Modèle du pensionnat des nonnes


La mère maîtresse, bien différente de ces grogneuses qui m’avaient reçue au tour, me parut aimable : elle m’embrassa très affectueusement, m’appela sa fille, sa petite amie, et m’ajouta que, si je lui donnais autant de consolation que toute cette jeunesse qui était présente et avec laquelle j’allais vivre, j’aurais lieu de bénir mon sort et d’en souhaiter la durée.

Tandis que cette bonne mère faisait son sermon, qui me plut parce qu’il me parut court et raisonnable, mes yeux enfilèrent ceux d’une pensionnaire dont la figure m’intéressa. L’on sait que notre sort dépend souvent des premières impressions. Ce sont celles de la nature, et je les respecte : l’expérience justifie mon opinion, en attendant que de graves sorbonistes en décident, j’y tiens et j’ajoute que mon petit cœur me parla pour cette camarade, et que son cœur lui dit que je serais sa fidèle amie.

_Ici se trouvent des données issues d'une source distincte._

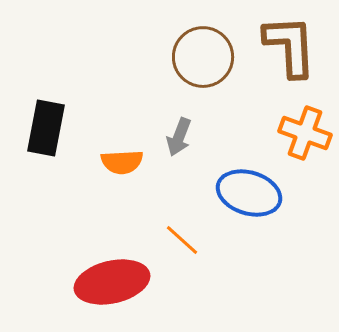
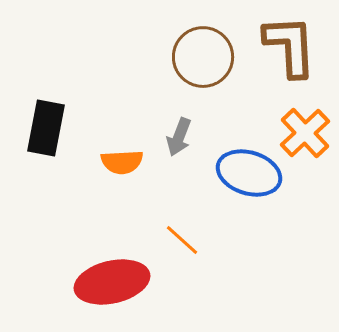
orange cross: rotated 27 degrees clockwise
blue ellipse: moved 20 px up
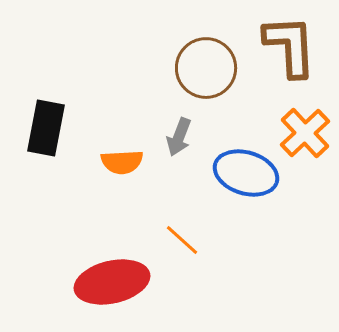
brown circle: moved 3 px right, 11 px down
blue ellipse: moved 3 px left
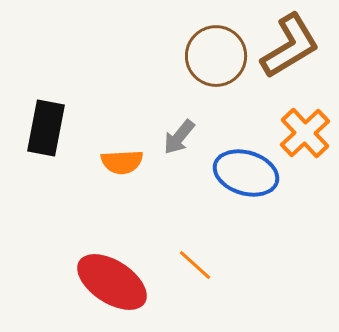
brown L-shape: rotated 62 degrees clockwise
brown circle: moved 10 px right, 12 px up
gray arrow: rotated 18 degrees clockwise
orange line: moved 13 px right, 25 px down
red ellipse: rotated 46 degrees clockwise
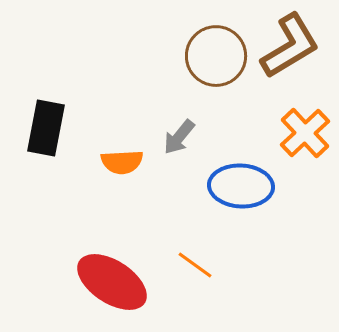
blue ellipse: moved 5 px left, 13 px down; rotated 14 degrees counterclockwise
orange line: rotated 6 degrees counterclockwise
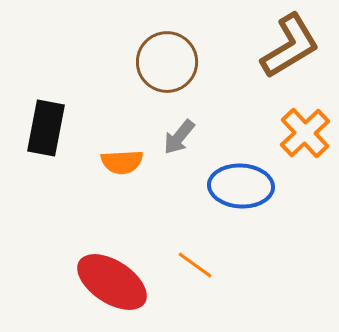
brown circle: moved 49 px left, 6 px down
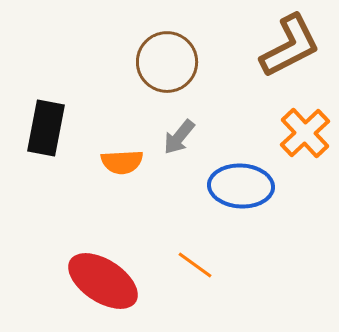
brown L-shape: rotated 4 degrees clockwise
red ellipse: moved 9 px left, 1 px up
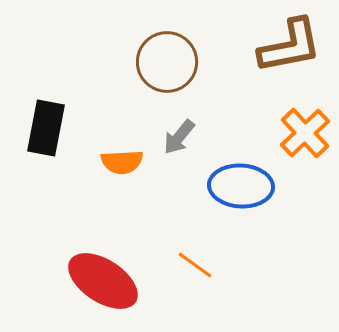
brown L-shape: rotated 16 degrees clockwise
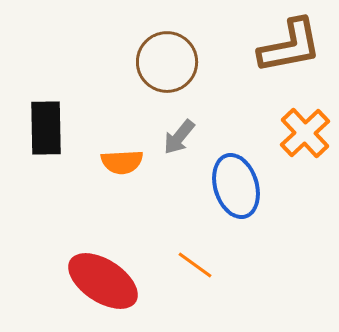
black rectangle: rotated 12 degrees counterclockwise
blue ellipse: moved 5 px left; rotated 70 degrees clockwise
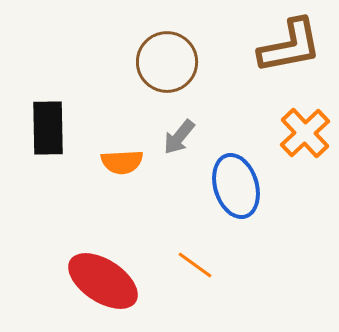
black rectangle: moved 2 px right
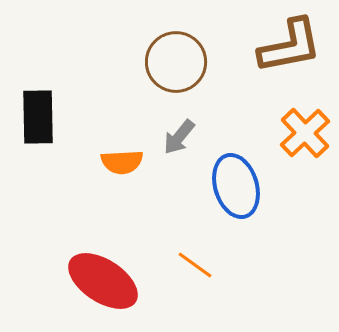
brown circle: moved 9 px right
black rectangle: moved 10 px left, 11 px up
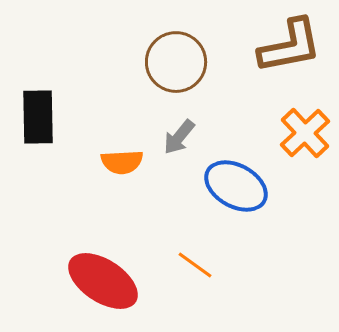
blue ellipse: rotated 44 degrees counterclockwise
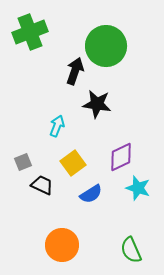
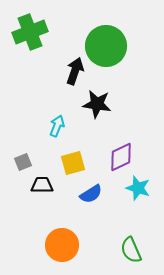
yellow square: rotated 20 degrees clockwise
black trapezoid: rotated 25 degrees counterclockwise
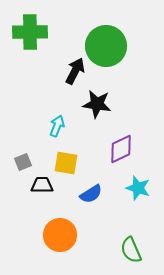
green cross: rotated 20 degrees clockwise
black arrow: rotated 8 degrees clockwise
purple diamond: moved 8 px up
yellow square: moved 7 px left; rotated 25 degrees clockwise
orange circle: moved 2 px left, 10 px up
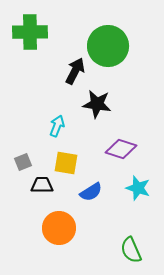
green circle: moved 2 px right
purple diamond: rotated 44 degrees clockwise
blue semicircle: moved 2 px up
orange circle: moved 1 px left, 7 px up
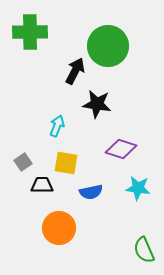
gray square: rotated 12 degrees counterclockwise
cyan star: rotated 10 degrees counterclockwise
blue semicircle: rotated 20 degrees clockwise
green semicircle: moved 13 px right
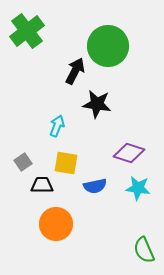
green cross: moved 3 px left, 1 px up; rotated 36 degrees counterclockwise
purple diamond: moved 8 px right, 4 px down
blue semicircle: moved 4 px right, 6 px up
orange circle: moved 3 px left, 4 px up
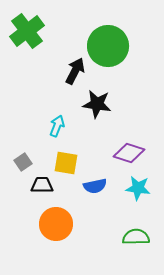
green semicircle: moved 8 px left, 13 px up; rotated 112 degrees clockwise
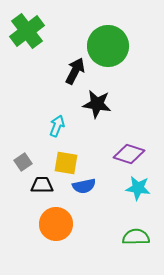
purple diamond: moved 1 px down
blue semicircle: moved 11 px left
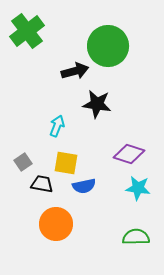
black arrow: rotated 48 degrees clockwise
black trapezoid: moved 1 px up; rotated 10 degrees clockwise
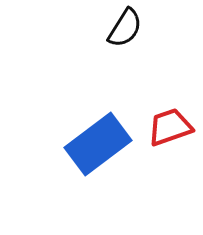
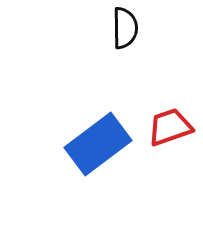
black semicircle: rotated 33 degrees counterclockwise
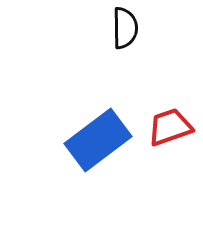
blue rectangle: moved 4 px up
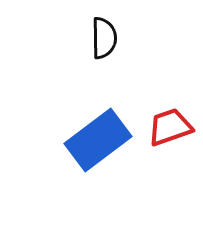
black semicircle: moved 21 px left, 10 px down
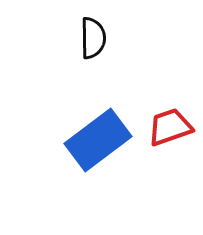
black semicircle: moved 11 px left
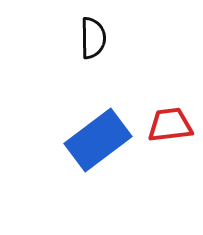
red trapezoid: moved 2 px up; rotated 12 degrees clockwise
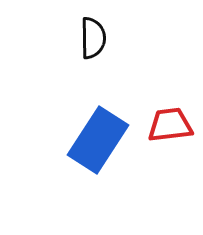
blue rectangle: rotated 20 degrees counterclockwise
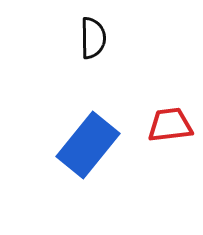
blue rectangle: moved 10 px left, 5 px down; rotated 6 degrees clockwise
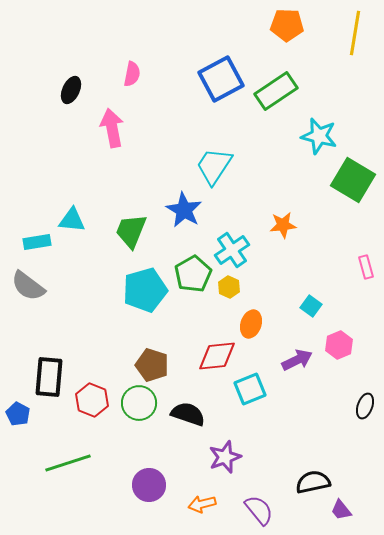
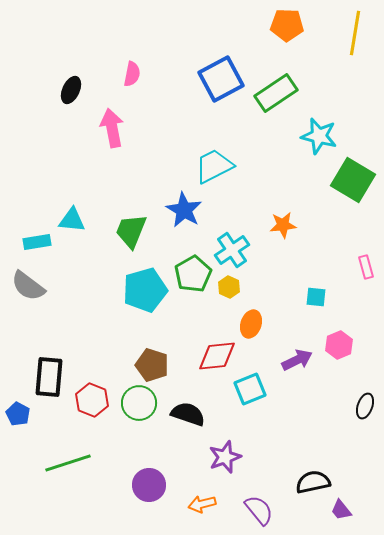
green rectangle at (276, 91): moved 2 px down
cyan trapezoid at (214, 166): rotated 30 degrees clockwise
cyan square at (311, 306): moved 5 px right, 9 px up; rotated 30 degrees counterclockwise
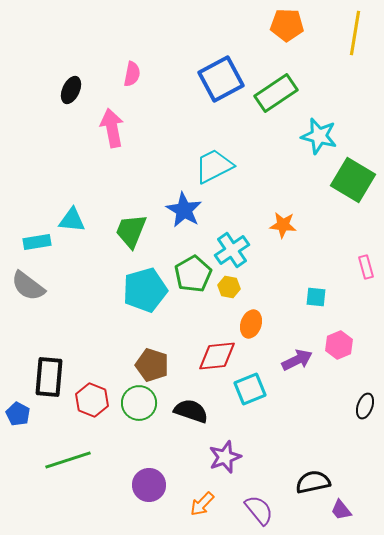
orange star at (283, 225): rotated 12 degrees clockwise
yellow hexagon at (229, 287): rotated 15 degrees counterclockwise
black semicircle at (188, 414): moved 3 px right, 3 px up
green line at (68, 463): moved 3 px up
orange arrow at (202, 504): rotated 32 degrees counterclockwise
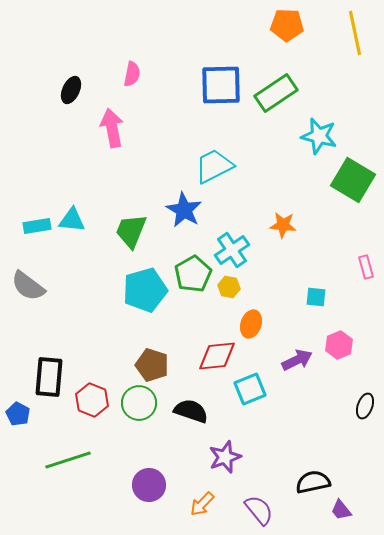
yellow line at (355, 33): rotated 21 degrees counterclockwise
blue square at (221, 79): moved 6 px down; rotated 27 degrees clockwise
cyan rectangle at (37, 242): moved 16 px up
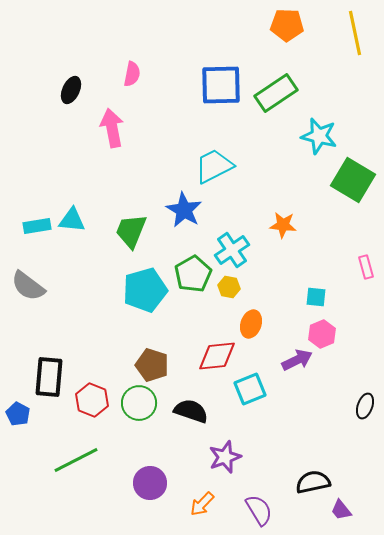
pink hexagon at (339, 345): moved 17 px left, 11 px up
green line at (68, 460): moved 8 px right; rotated 9 degrees counterclockwise
purple circle at (149, 485): moved 1 px right, 2 px up
purple semicircle at (259, 510): rotated 8 degrees clockwise
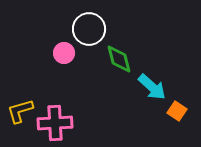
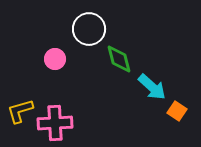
pink circle: moved 9 px left, 6 px down
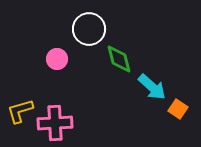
pink circle: moved 2 px right
orange square: moved 1 px right, 2 px up
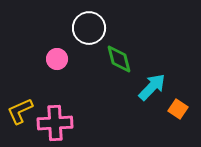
white circle: moved 1 px up
cyan arrow: rotated 88 degrees counterclockwise
yellow L-shape: rotated 8 degrees counterclockwise
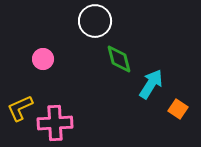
white circle: moved 6 px right, 7 px up
pink circle: moved 14 px left
cyan arrow: moved 1 px left, 3 px up; rotated 12 degrees counterclockwise
yellow L-shape: moved 3 px up
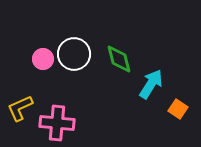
white circle: moved 21 px left, 33 px down
pink cross: moved 2 px right; rotated 8 degrees clockwise
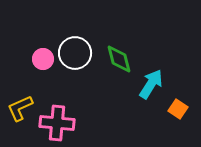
white circle: moved 1 px right, 1 px up
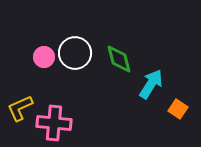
pink circle: moved 1 px right, 2 px up
pink cross: moved 3 px left
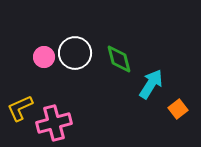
orange square: rotated 18 degrees clockwise
pink cross: rotated 20 degrees counterclockwise
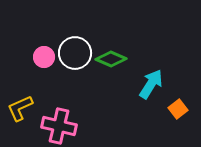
green diamond: moved 8 px left; rotated 52 degrees counterclockwise
pink cross: moved 5 px right, 3 px down; rotated 28 degrees clockwise
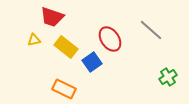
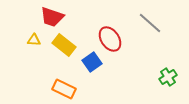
gray line: moved 1 px left, 7 px up
yellow triangle: rotated 16 degrees clockwise
yellow rectangle: moved 2 px left, 2 px up
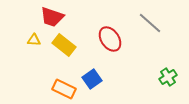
blue square: moved 17 px down
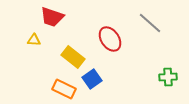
yellow rectangle: moved 9 px right, 12 px down
green cross: rotated 30 degrees clockwise
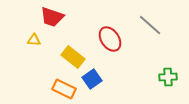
gray line: moved 2 px down
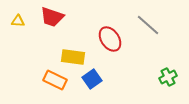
gray line: moved 2 px left
yellow triangle: moved 16 px left, 19 px up
yellow rectangle: rotated 30 degrees counterclockwise
green cross: rotated 24 degrees counterclockwise
orange rectangle: moved 9 px left, 9 px up
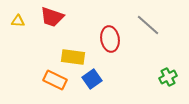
red ellipse: rotated 25 degrees clockwise
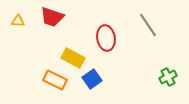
gray line: rotated 15 degrees clockwise
red ellipse: moved 4 px left, 1 px up
yellow rectangle: moved 1 px down; rotated 20 degrees clockwise
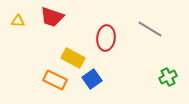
gray line: moved 2 px right, 4 px down; rotated 25 degrees counterclockwise
red ellipse: rotated 15 degrees clockwise
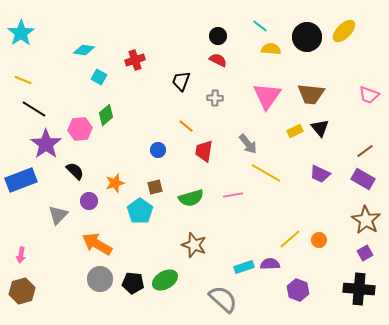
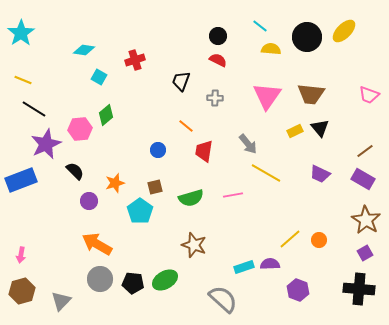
purple star at (46, 144): rotated 12 degrees clockwise
gray triangle at (58, 215): moved 3 px right, 86 px down
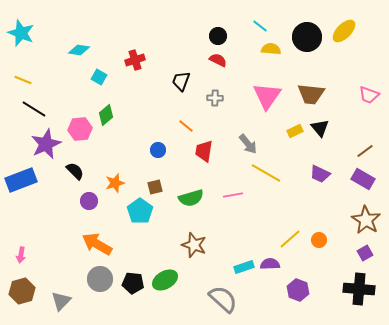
cyan star at (21, 33): rotated 16 degrees counterclockwise
cyan diamond at (84, 50): moved 5 px left
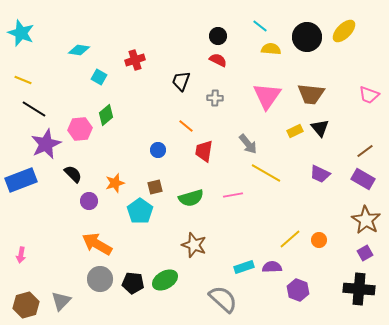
black semicircle at (75, 171): moved 2 px left, 3 px down
purple semicircle at (270, 264): moved 2 px right, 3 px down
brown hexagon at (22, 291): moved 4 px right, 14 px down
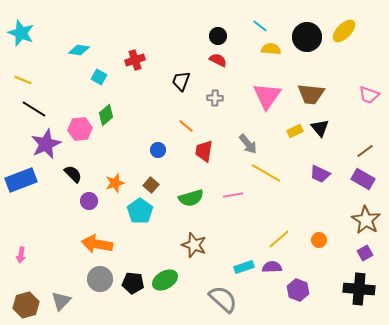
brown square at (155, 187): moved 4 px left, 2 px up; rotated 35 degrees counterclockwise
yellow line at (290, 239): moved 11 px left
orange arrow at (97, 244): rotated 20 degrees counterclockwise
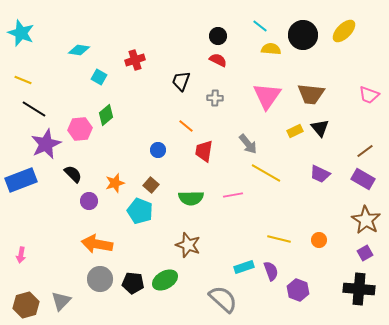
black circle at (307, 37): moved 4 px left, 2 px up
green semicircle at (191, 198): rotated 15 degrees clockwise
cyan pentagon at (140, 211): rotated 15 degrees counterclockwise
yellow line at (279, 239): rotated 55 degrees clockwise
brown star at (194, 245): moved 6 px left
purple semicircle at (272, 267): moved 1 px left, 4 px down; rotated 72 degrees clockwise
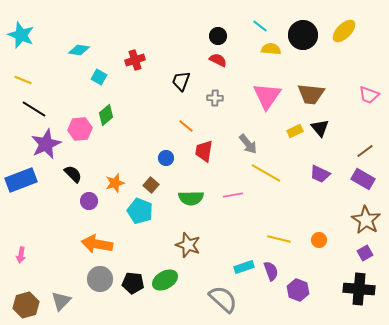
cyan star at (21, 33): moved 2 px down
blue circle at (158, 150): moved 8 px right, 8 px down
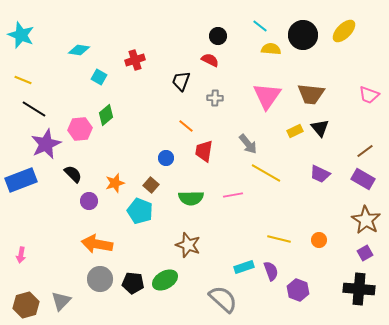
red semicircle at (218, 60): moved 8 px left
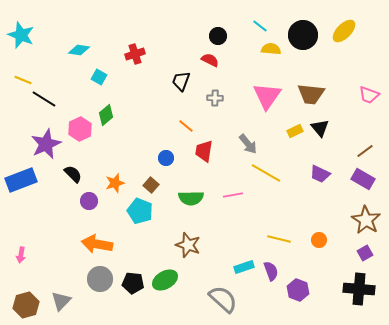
red cross at (135, 60): moved 6 px up
black line at (34, 109): moved 10 px right, 10 px up
pink hexagon at (80, 129): rotated 20 degrees counterclockwise
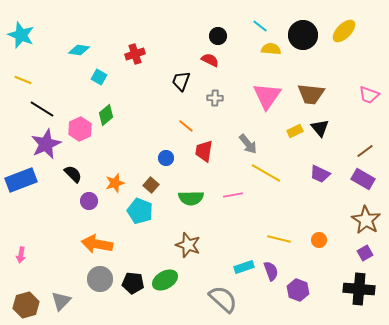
black line at (44, 99): moved 2 px left, 10 px down
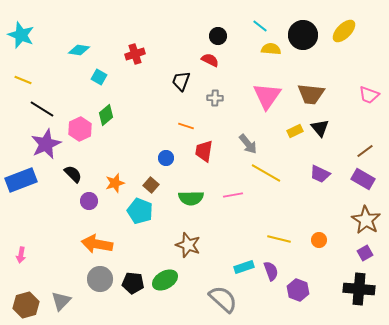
orange line at (186, 126): rotated 21 degrees counterclockwise
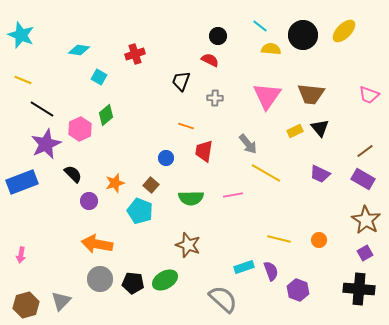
blue rectangle at (21, 180): moved 1 px right, 2 px down
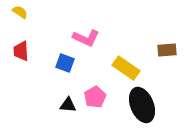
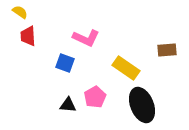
red trapezoid: moved 7 px right, 15 px up
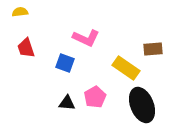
yellow semicircle: rotated 42 degrees counterclockwise
red trapezoid: moved 2 px left, 12 px down; rotated 15 degrees counterclockwise
brown rectangle: moved 14 px left, 1 px up
black triangle: moved 1 px left, 2 px up
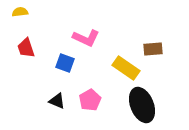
pink pentagon: moved 5 px left, 3 px down
black triangle: moved 10 px left, 2 px up; rotated 18 degrees clockwise
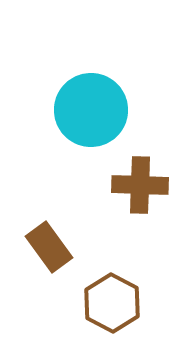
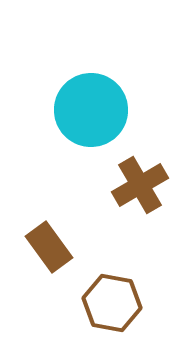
brown cross: rotated 32 degrees counterclockwise
brown hexagon: rotated 18 degrees counterclockwise
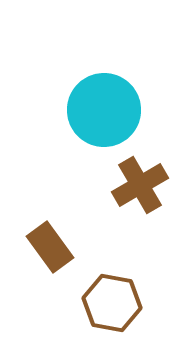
cyan circle: moved 13 px right
brown rectangle: moved 1 px right
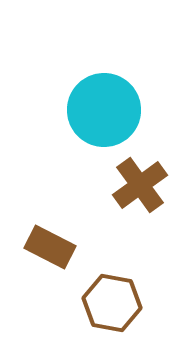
brown cross: rotated 6 degrees counterclockwise
brown rectangle: rotated 27 degrees counterclockwise
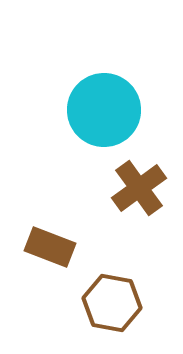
brown cross: moved 1 px left, 3 px down
brown rectangle: rotated 6 degrees counterclockwise
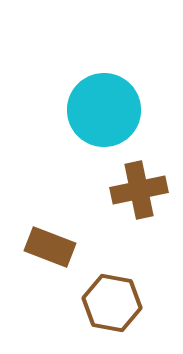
brown cross: moved 2 px down; rotated 24 degrees clockwise
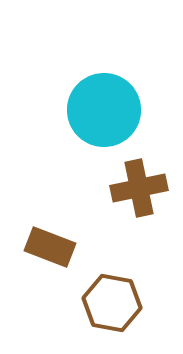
brown cross: moved 2 px up
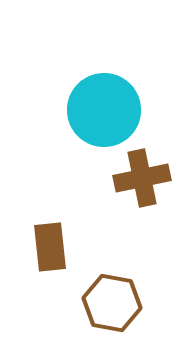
brown cross: moved 3 px right, 10 px up
brown rectangle: rotated 63 degrees clockwise
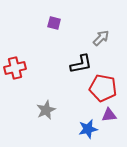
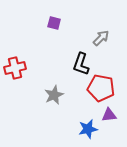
black L-shape: rotated 120 degrees clockwise
red pentagon: moved 2 px left
gray star: moved 8 px right, 15 px up
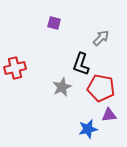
gray star: moved 8 px right, 8 px up
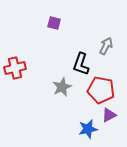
gray arrow: moved 5 px right, 8 px down; rotated 18 degrees counterclockwise
red pentagon: moved 2 px down
purple triangle: rotated 21 degrees counterclockwise
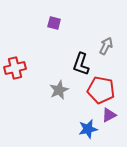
gray star: moved 3 px left, 3 px down
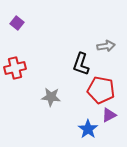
purple square: moved 37 px left; rotated 24 degrees clockwise
gray arrow: rotated 54 degrees clockwise
gray star: moved 8 px left, 7 px down; rotated 30 degrees clockwise
blue star: rotated 24 degrees counterclockwise
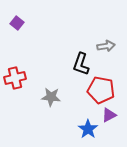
red cross: moved 10 px down
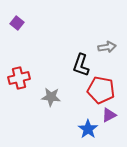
gray arrow: moved 1 px right, 1 px down
black L-shape: moved 1 px down
red cross: moved 4 px right
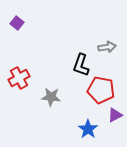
red cross: rotated 15 degrees counterclockwise
purple triangle: moved 6 px right
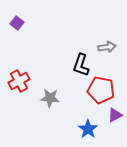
red cross: moved 3 px down
gray star: moved 1 px left, 1 px down
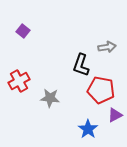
purple square: moved 6 px right, 8 px down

Nous ne tardâmes pas à nous rapprocher, et à cette époque j’appris à défendre l’optimisme des pays chauds.

Nos premières conversations et nos premiers plaisirs furent sur le ton du pensionnat. Toutes les jeunes demoiselles se voyaient, se parlaient, jouaient ensemble, tandis que le caractère faisait son choix. Insensiblement, Émilie jouait et parlait plus volontiers avec moi ; je parlais et je jouais plus volontiers avec Émilie ; ainsi le cœur se déclare ; cette marche est encore dans la nature. Sans presque nous en apercevoir, nous parvînmes si solidement à nous connaître et à nous aimer que nous eûmes le secret de nous faire loger seules et dans une chambre à deux lits. Il en coûta d’abord quelques petites intrigues ; le lecteur s’en doute bien ; mais de quels projets ne vient-on pas à bout lorsque l’on est deux et d’accord et qu’il ne s’agit que d’être protégée par une fille dont l’âme tendre se rend à des caresses qu’on lui prodigue et à des soumissions qui préviennent ses ordres ? Émilie et moi nous tâchions de concert, par nos complaisances, de mériter cette préférence de la mère-maîtresse, et elle l’accorda. Il s’en fallait de beaucoup qu’elle devinât l’usage que nous devions faire de notre solitude, et l’espèce de plaisir que la nature et le besoin nous préparaient.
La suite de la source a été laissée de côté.